---------- Information

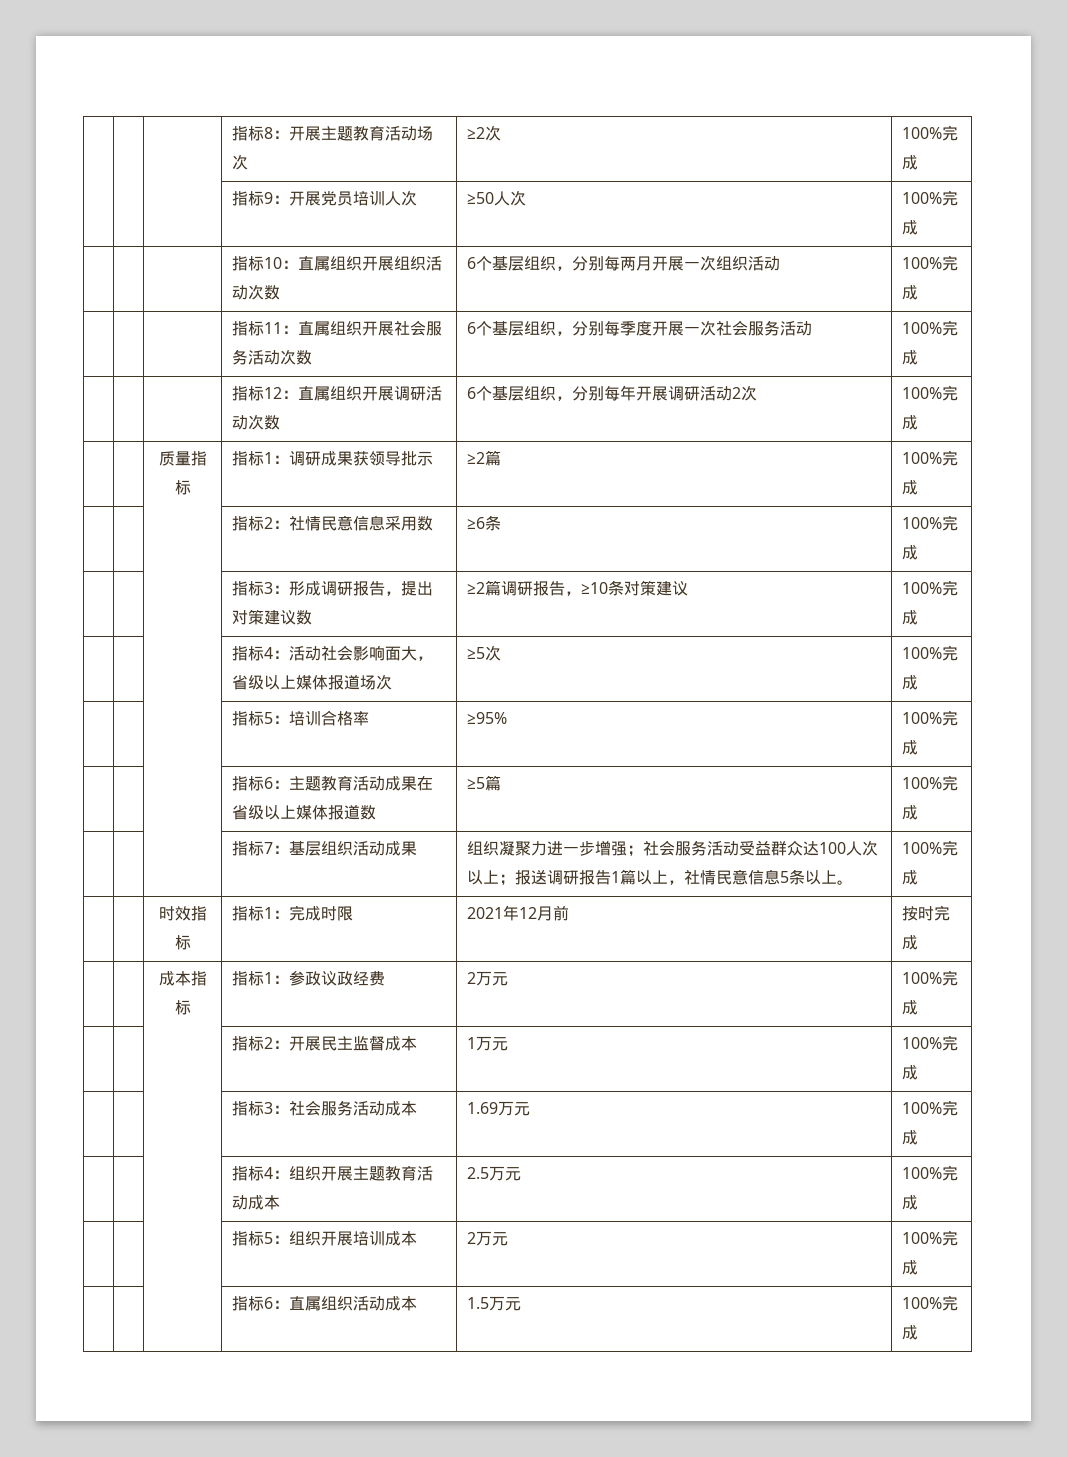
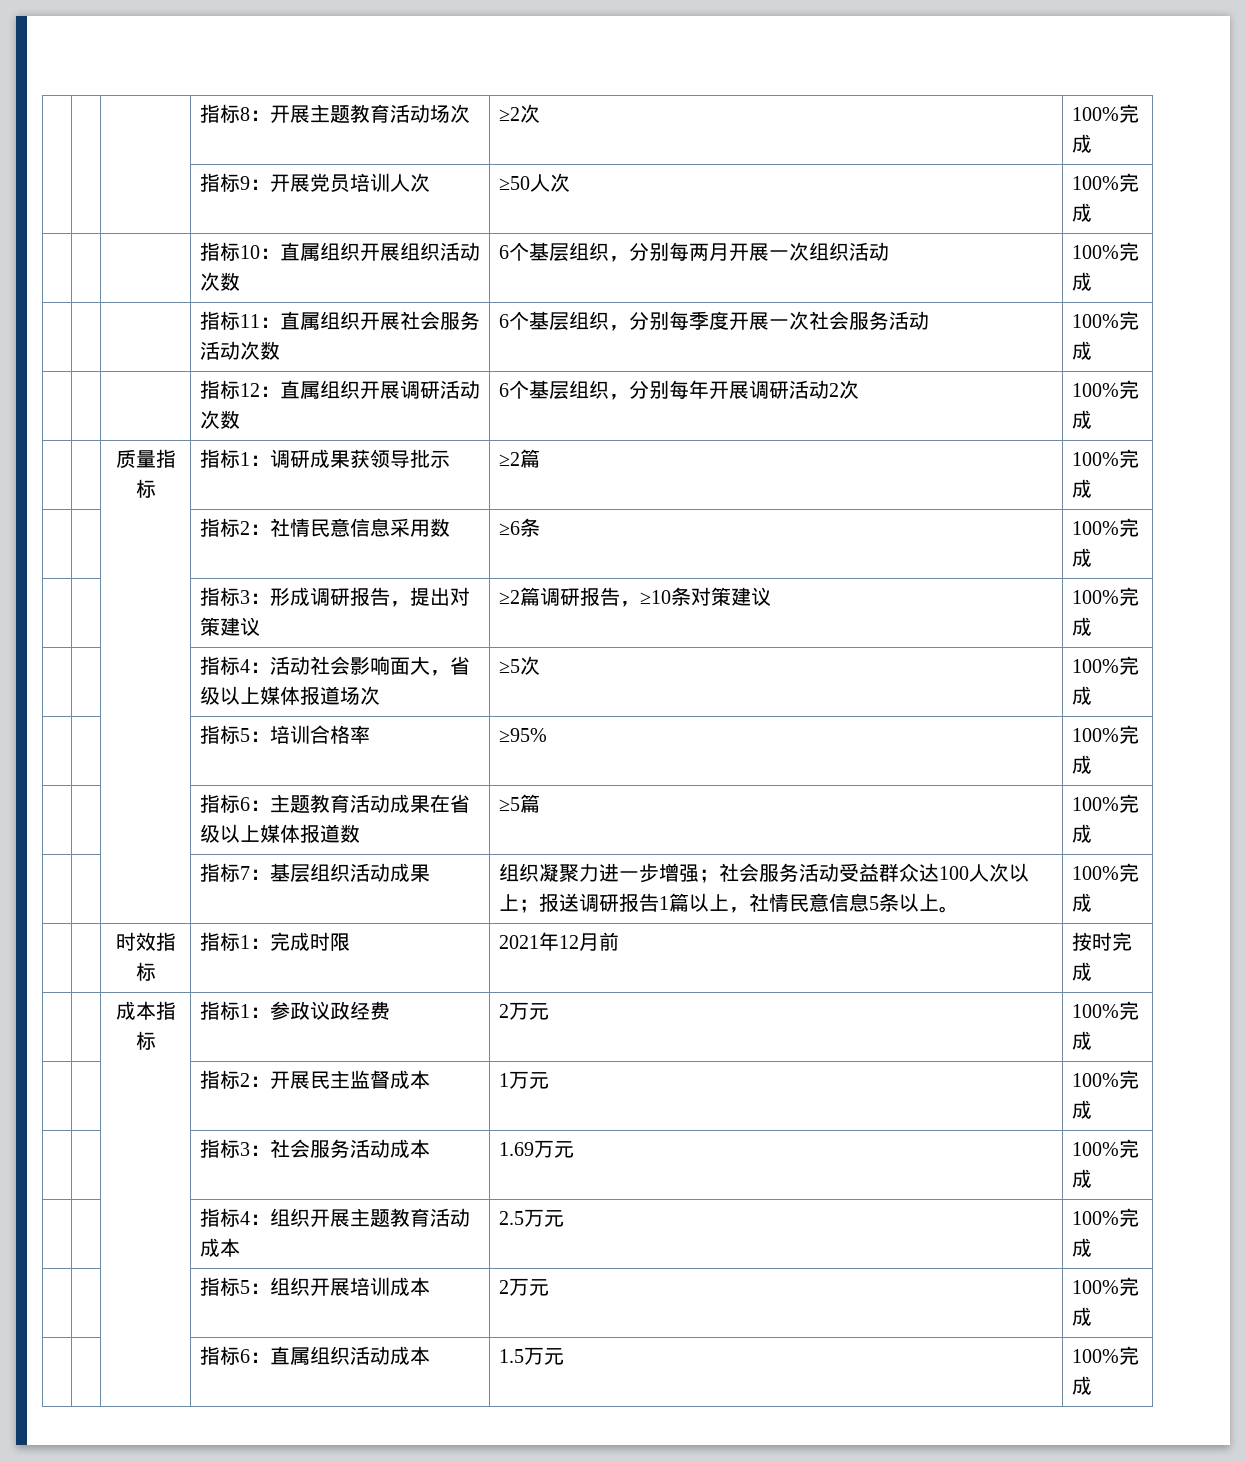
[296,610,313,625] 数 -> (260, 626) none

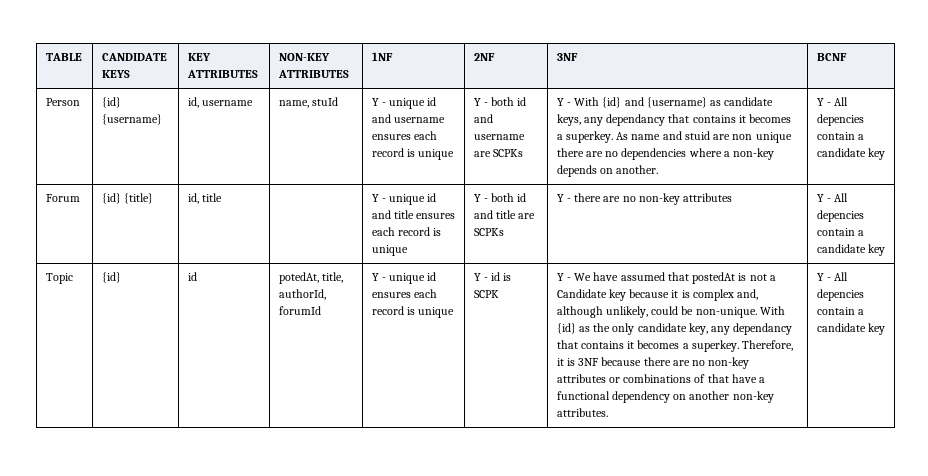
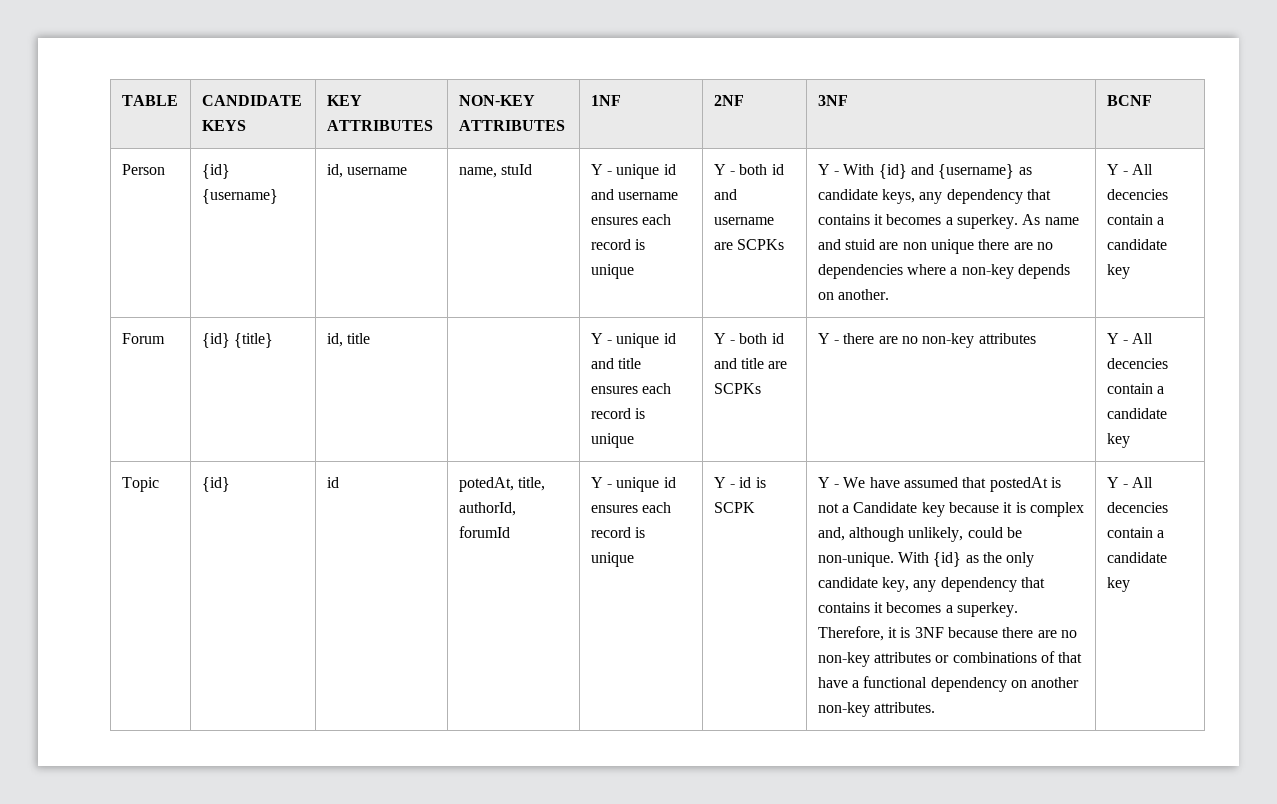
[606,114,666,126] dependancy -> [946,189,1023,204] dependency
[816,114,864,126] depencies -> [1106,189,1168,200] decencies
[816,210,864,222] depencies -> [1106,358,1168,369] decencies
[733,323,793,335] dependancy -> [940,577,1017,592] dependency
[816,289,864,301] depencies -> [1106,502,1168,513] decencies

--------------------

» Exercise aim: Using the records above, write out exactly the lines from the one containing "[816,210,864,222] depencies ->" through the last, and add nothing.

» Written response:
[816,210,864,222] depencies -> [1106,358,1168,369] decencies
[733,323,793,335] dependancy -> [940,577,1017,592] dependency
[816,289,864,301] depencies -> [1106,502,1168,513] decencies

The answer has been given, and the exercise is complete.